→ **Request**
Convert the lines of the rows below into a Markdown table with two columns, Index and Entry. Number each line in order under Index, put the line itself under Entry, and leave out any blank lines.

Saved data entries:
>>>

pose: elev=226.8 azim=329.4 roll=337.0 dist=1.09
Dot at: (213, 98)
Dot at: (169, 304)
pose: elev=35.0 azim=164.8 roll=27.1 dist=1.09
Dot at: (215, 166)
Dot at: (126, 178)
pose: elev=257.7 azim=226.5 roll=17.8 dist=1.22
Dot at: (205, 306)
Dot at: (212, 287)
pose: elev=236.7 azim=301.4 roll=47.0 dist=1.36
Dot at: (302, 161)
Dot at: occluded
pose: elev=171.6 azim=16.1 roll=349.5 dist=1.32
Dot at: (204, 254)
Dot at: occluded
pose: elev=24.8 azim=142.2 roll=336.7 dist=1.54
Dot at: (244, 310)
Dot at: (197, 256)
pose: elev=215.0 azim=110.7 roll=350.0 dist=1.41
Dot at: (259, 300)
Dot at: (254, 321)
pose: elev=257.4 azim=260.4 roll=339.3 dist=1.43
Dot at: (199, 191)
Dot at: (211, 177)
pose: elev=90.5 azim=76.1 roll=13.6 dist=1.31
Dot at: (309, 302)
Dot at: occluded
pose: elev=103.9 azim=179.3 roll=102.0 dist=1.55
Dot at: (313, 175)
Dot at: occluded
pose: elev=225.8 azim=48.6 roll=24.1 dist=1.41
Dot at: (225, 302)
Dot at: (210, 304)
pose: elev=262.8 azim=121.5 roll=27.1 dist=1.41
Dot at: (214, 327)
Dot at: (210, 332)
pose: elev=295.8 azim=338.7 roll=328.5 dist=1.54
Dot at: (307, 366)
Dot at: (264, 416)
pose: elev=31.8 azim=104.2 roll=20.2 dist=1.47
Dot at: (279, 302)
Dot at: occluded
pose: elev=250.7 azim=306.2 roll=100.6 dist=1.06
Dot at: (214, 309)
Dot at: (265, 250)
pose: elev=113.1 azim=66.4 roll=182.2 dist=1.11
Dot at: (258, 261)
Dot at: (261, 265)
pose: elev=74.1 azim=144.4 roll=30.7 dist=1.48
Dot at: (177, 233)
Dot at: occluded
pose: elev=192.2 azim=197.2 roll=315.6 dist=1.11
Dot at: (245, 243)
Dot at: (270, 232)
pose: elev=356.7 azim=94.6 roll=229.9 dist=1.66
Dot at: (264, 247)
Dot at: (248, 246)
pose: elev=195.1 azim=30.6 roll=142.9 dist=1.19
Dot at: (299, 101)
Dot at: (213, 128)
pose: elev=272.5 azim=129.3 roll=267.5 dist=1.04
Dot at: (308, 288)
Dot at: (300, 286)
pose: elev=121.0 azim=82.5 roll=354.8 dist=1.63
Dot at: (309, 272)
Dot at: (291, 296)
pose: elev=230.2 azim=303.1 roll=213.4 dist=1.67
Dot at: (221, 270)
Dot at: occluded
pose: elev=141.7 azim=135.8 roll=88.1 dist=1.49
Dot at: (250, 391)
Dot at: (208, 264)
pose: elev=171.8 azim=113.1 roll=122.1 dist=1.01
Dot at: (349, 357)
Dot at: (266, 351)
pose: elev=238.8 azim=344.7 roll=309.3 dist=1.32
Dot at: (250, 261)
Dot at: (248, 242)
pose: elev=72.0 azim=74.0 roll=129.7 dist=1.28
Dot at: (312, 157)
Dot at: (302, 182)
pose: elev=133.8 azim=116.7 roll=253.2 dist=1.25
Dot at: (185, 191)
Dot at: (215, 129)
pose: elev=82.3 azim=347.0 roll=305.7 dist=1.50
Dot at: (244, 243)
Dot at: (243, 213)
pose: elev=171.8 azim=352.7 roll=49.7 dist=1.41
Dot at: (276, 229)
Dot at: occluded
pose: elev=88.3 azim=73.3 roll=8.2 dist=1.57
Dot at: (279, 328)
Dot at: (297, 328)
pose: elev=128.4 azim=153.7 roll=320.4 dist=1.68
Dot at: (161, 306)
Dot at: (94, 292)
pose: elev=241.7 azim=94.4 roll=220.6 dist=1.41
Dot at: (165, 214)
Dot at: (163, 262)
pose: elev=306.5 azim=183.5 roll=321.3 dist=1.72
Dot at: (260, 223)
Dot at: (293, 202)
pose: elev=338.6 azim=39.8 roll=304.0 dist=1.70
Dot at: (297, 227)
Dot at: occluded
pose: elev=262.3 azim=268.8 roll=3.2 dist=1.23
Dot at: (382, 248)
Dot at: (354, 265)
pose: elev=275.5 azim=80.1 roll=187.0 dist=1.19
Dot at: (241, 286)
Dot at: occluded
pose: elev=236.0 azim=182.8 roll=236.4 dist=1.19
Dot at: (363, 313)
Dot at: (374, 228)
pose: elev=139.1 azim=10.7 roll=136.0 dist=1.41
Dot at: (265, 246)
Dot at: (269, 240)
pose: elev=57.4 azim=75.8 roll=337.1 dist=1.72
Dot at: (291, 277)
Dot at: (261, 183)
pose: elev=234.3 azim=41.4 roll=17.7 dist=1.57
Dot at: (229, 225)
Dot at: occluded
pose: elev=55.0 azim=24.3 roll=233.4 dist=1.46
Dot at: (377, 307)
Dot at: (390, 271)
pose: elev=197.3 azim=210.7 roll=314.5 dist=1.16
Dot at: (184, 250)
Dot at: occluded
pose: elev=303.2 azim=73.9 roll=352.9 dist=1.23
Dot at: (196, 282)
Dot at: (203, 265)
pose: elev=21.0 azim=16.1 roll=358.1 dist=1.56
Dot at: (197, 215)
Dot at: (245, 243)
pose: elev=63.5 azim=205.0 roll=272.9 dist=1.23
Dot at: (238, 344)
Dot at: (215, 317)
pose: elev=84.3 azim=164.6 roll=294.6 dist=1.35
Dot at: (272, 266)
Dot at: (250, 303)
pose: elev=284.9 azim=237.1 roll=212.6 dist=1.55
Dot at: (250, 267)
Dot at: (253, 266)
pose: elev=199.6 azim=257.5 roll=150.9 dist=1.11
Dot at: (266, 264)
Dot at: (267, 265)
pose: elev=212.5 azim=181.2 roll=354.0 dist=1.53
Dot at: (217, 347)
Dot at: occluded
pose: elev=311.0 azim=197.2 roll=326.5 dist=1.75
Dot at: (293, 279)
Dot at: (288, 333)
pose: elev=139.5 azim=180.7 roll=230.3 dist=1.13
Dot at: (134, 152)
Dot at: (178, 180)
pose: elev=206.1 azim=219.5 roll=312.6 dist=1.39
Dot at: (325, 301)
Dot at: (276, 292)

<<<

→ **Worked answer**
| Index | Entry |
|---|---|
| 1 | pose: elev=226.8 azim=329.4 roll=337.0 dist=1.09 |
| 2 | Dot at: (213, 98) |
| 3 | Dot at: (169, 304) |
| 4 | pose: elev=35.0 azim=164.8 roll=27.1 dist=1.09 |
| 5 | Dot at: (215, 166) |
| 6 | Dot at: (126, 178) |
| 7 | pose: elev=257.7 azim=226.5 roll=17.8 dist=1.22 |
| 8 | Dot at: (205, 306) |
| 9 | Dot at: (212, 287) |
| 10 | pose: elev=236.7 azim=301.4 roll=47.0 dist=1.36 |
| 11 | Dot at: (302, 161) |
| 12 | Dot at: occluded |
| 13 | pose: elev=171.6 azim=16.1 roll=349.5 dist=1.32 |
| 14 | Dot at: (204, 254) |
| 15 | Dot at: occluded |
| 16 | pose: elev=24.8 azim=142.2 roll=336.7 dist=1.54 |
| 17 | Dot at: (244, 310) |
| 18 | Dot at: (197, 256) |
| 19 | pose: elev=215.0 azim=110.7 roll=350.0 dist=1.41 |
| 20 | Dot at: (259, 300) |
| 21 | Dot at: (254, 321) |
| 22 | pose: elev=257.4 azim=260.4 roll=339.3 dist=1.43 |
| 23 | Dot at: (199, 191) |
| 24 | Dot at: (211, 177) |
| 25 | pose: elev=90.5 azim=76.1 roll=13.6 dist=1.31 |
| 26 | Dot at: (309, 302) |
| 27 | Dot at: occluded |
| 28 | pose: elev=103.9 azim=179.3 roll=102.0 dist=1.55 |
| 29 | Dot at: (313, 175) |
| 30 | Dot at: occluded |
| 31 | pose: elev=225.8 azim=48.6 roll=24.1 dist=1.41 |
| 32 | Dot at: (225, 302) |
| 33 | Dot at: (210, 304) |
| 34 | pose: elev=262.8 azim=121.5 roll=27.1 dist=1.41 |
| 35 | Dot at: (214, 327) |
| 36 | Dot at: (210, 332) |
| 37 | pose: elev=295.8 azim=338.7 roll=328.5 dist=1.54 |
| 38 | Dot at: (307, 366) |
| 39 | Dot at: (264, 416) |
| 40 | pose: elev=31.8 azim=104.2 roll=20.2 dist=1.47 |
| 41 | Dot at: (279, 302) |
| 42 | Dot at: occluded |
| 43 | pose: elev=250.7 azim=306.2 roll=100.6 dist=1.06 |
| 44 | Dot at: (214, 309) |
| 45 | Dot at: (265, 250) |
| 46 | pose: elev=113.1 azim=66.4 roll=182.2 dist=1.11 |
| 47 | Dot at: (258, 261) |
| 48 | Dot at: (261, 265) |
| 49 | pose: elev=74.1 azim=144.4 roll=30.7 dist=1.48 |
| 50 | Dot at: (177, 233) |
| 51 | Dot at: occluded |
| 52 | pose: elev=192.2 azim=197.2 roll=315.6 dist=1.11 |
| 53 | Dot at: (245, 243) |
| 54 | Dot at: (270, 232) |
| 55 | pose: elev=356.7 azim=94.6 roll=229.9 dist=1.66 |
| 56 | Dot at: (264, 247) |
| 57 | Dot at: (248, 246) |
| 58 | pose: elev=195.1 azim=30.6 roll=142.9 dist=1.19 |
| 59 | Dot at: (299, 101) |
| 60 | Dot at: (213, 128) |
| 61 | pose: elev=272.5 azim=129.3 roll=267.5 dist=1.04 |
| 62 | Dot at: (308, 288) |
| 63 | Dot at: (300, 286) |
| 64 | pose: elev=121.0 azim=82.5 roll=354.8 dist=1.63 |
| 65 | Dot at: (309, 272) |
| 66 | Dot at: (291, 296) |
| 67 | pose: elev=230.2 azim=303.1 roll=213.4 dist=1.67 |
| 68 | Dot at: (221, 270) |
| 69 | Dot at: occluded |
| 70 | pose: elev=141.7 azim=135.8 roll=88.1 dist=1.49 |
| 71 | Dot at: (250, 391) |
| 72 | Dot at: (208, 264) |
| 73 | pose: elev=171.8 azim=113.1 roll=122.1 dist=1.01 |
| 74 | Dot at: (349, 357) |
| 75 | Dot at: (266, 351) |
| 76 | pose: elev=238.8 azim=344.7 roll=309.3 dist=1.32 |
| 77 | Dot at: (250, 261) |
| 78 | Dot at: (248, 242) |
| 79 | pose: elev=72.0 azim=74.0 roll=129.7 dist=1.28 |
| 80 | Dot at: (312, 157) |
| 81 | Dot at: (302, 182) |
| 82 | pose: elev=133.8 azim=116.7 roll=253.2 dist=1.25 |
| 83 | Dot at: (185, 191) |
| 84 | Dot at: (215, 129) |
| 85 | pose: elev=82.3 azim=347.0 roll=305.7 dist=1.50 |
| 86 | Dot at: (244, 243) |
| 87 | Dot at: (243, 213) |
| 88 | pose: elev=171.8 azim=352.7 roll=49.7 dist=1.41 |
| 89 | Dot at: (276, 229) |
| 90 | Dot at: occluded |
| 91 | pose: elev=88.3 azim=73.3 roll=8.2 dist=1.57 |
| 92 | Dot at: (279, 328) |
| 93 | Dot at: (297, 328) |
| 94 | pose: elev=128.4 azim=153.7 roll=320.4 dist=1.68 |
| 95 | Dot at: (161, 306) |
| 96 | Dot at: (94, 292) |
| 97 | pose: elev=241.7 azim=94.4 roll=220.6 dist=1.41 |
| 98 | Dot at: (165, 214) |
| 99 | Dot at: (163, 262) |
| 100 | pose: elev=306.5 azim=183.5 roll=321.3 dist=1.72 |
| 101 | Dot at: (260, 223) |
| 102 | Dot at: (293, 202) |
| 103 | pose: elev=338.6 azim=39.8 roll=304.0 dist=1.70 |
| 104 | Dot at: (297, 227) |
| 105 | Dot at: occluded |
| 106 | pose: elev=262.3 azim=268.8 roll=3.2 dist=1.23 |
| 107 | Dot at: (382, 248) |
| 108 | Dot at: (354, 265) |
| 109 | pose: elev=275.5 azim=80.1 roll=187.0 dist=1.19 |
| 110 | Dot at: (241, 286) |
| 111 | Dot at: occluded |
| 112 | pose: elev=236.0 azim=182.8 roll=236.4 dist=1.19 |
| 113 | Dot at: (363, 313) |
| 114 | Dot at: (374, 228) |
| 115 | pose: elev=139.1 azim=10.7 roll=136.0 dist=1.41 |
| 116 | Dot at: (265, 246) |
| 117 | Dot at: (269, 240) |
| 118 | pose: elev=57.4 azim=75.8 roll=337.1 dist=1.72 |
| 119 | Dot at: (291, 277) |
| 120 | Dot at: (261, 183) |
| 121 | pose: elev=234.3 azim=41.4 roll=17.7 dist=1.57 |
| 122 | Dot at: (229, 225) |
| 123 | Dot at: occluded |
| 124 | pose: elev=55.0 azim=24.3 roll=233.4 dist=1.46 |
| 125 | Dot at: (377, 307) |
| 126 | Dot at: (390, 271) |
| 127 | pose: elev=197.3 azim=210.7 roll=314.5 dist=1.16 |
| 128 | Dot at: (184, 250) |
| 129 | Dot at: occluded |
| 130 | pose: elev=303.2 azim=73.9 roll=352.9 dist=1.23 |
| 131 | Dot at: (196, 282) |
| 132 | Dot at: (203, 265) |
| 133 | pose: elev=21.0 azim=16.1 roll=358.1 dist=1.56 |
| 134 | Dot at: (197, 215) |
| 135 | Dot at: (245, 243) |
| 136 | pose: elev=63.5 azim=205.0 roll=272.9 dist=1.23 |
| 137 | Dot at: (238, 344) |
| 138 | Dot at: (215, 317) |
| 139 | pose: elev=84.3 azim=164.6 roll=294.6 dist=1.35 |
| 140 | Dot at: (272, 266) |
| 141 | Dot at: (250, 303) |
| 142 | pose: elev=284.9 azim=237.1 roll=212.6 dist=1.55 |
| 143 | Dot at: (250, 267) |
| 144 | Dot at: (253, 266) |
| 145 | pose: elev=199.6 azim=257.5 roll=150.9 dist=1.11 |
| 146 | Dot at: (266, 264) |
| 147 | Dot at: (267, 265) |
| 148 | pose: elev=212.5 azim=181.2 roll=354.0 dist=1.53 |
| 149 | Dot at: (217, 347) |
| 150 | Dot at: occluded |
| 151 | pose: elev=311.0 azim=197.2 roll=326.5 dist=1.75 |
| 152 | Dot at: (293, 279) |
| 153 | Dot at: (288, 333) |
| 154 | pose: elev=139.5 azim=180.7 roll=230.3 dist=1.13 |
| 155 | Dot at: (134, 152) |
| 156 | Dot at: (178, 180) |
| 157 | pose: elev=206.1 azim=219.5 roll=312.6 dist=1.39 |
| 158 | Dot at: (325, 301) |
| 159 | Dot at: (276, 292) |